Questions for the project
- Why a separate DB and not a Postgres extension? I’m sure there are good architectural reasons for why an extension wouldn’t cut it here but I’d love to know what that is.
- How easy is it to build extensions for other data sources? How could I write, for example, an extension for Apache Pulsar? Do you plan on exposing an API for this to developers?
The Golden Path for using Prisma goes something like this:
- Define your application-level data types using Prisma’s schema SDL
- Generate highly idiomatic code for your language of choice out of your created schema
- Get busy creating REST APIs, GraphQL APIs, and whatever else you want to build
Overall, I do understand the hesitance that some might have toward something like Prisma. A large subset of devs don’t want the database abstracted away. They don’t want clever DSLs and GUIs. They want to write plain SQL and they want to handcraft all their DB interaction code. I completely understand the desire to retain that degree of control, but I would nonetheless encourage you to spend 20-30 minutes giving Prisma a try. I think it does a very good job of carefully sailing between the Scylla of too much sugar and the Charybdis of raw SQL.
- Prisma Client enables you to define your desired data types using a specialized schema SDL that generates code for you. Even the connection information for your database disappears from your application code and into the generated code.
- Prisma Migrate enables you to define DB migrations declaratively (rather than imperatively as with SQL). The messy details of how the DB gets from state
Bare hidden from view.
- Prisma Studio is a visual editor that essentially provides a GUI over the other Prisma tools.
What I like most
The Prisma schema DSL is a way of defining not only the data types you need for your application but also which code generator you want to use and connection information for the DB you’re connecting to.
Plus, it provides enums, convenient annotations like
@default. It’s reminiscent of both the DB migration DSLs from ActiveRecord and Ecto and also IDLs like those used by Protocol Buffers and Thrift.
I’d really love to see the Prisma schema SDL or something like it adopted as a language-neutral standard (consumable by language-specific libraries). The status quo is that every programming language reinvents the wheel. I think it’d be beneficial to have a language-agnostic way of defining those types that define the relationship between the application and the DB.

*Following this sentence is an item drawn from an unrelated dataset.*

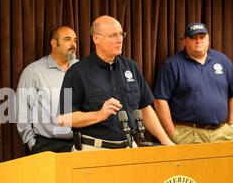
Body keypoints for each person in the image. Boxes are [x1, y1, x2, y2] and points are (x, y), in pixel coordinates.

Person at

On a related note, a quick shoutout to Prisma’s exceedingly beautiful documentation. I absolutely consider this a feature and if your docs don’t belong in the “what I like most” section of a blog post then you should invest more resources into tech writing.
Questions for the project
- Would Prisma also be useful in languages that already have widely used ORMs? If I’m using ActiveRecord for Ruby or Ecto for Elixir, what’s my incentive to switch?
- This is awkward, but why is Prisma a company? I don’t know how to pay you money and I don’t know what that money would be for 🤷🏼♂️ I like free stuff so I’ll take it but I’d love to hear where this is all going.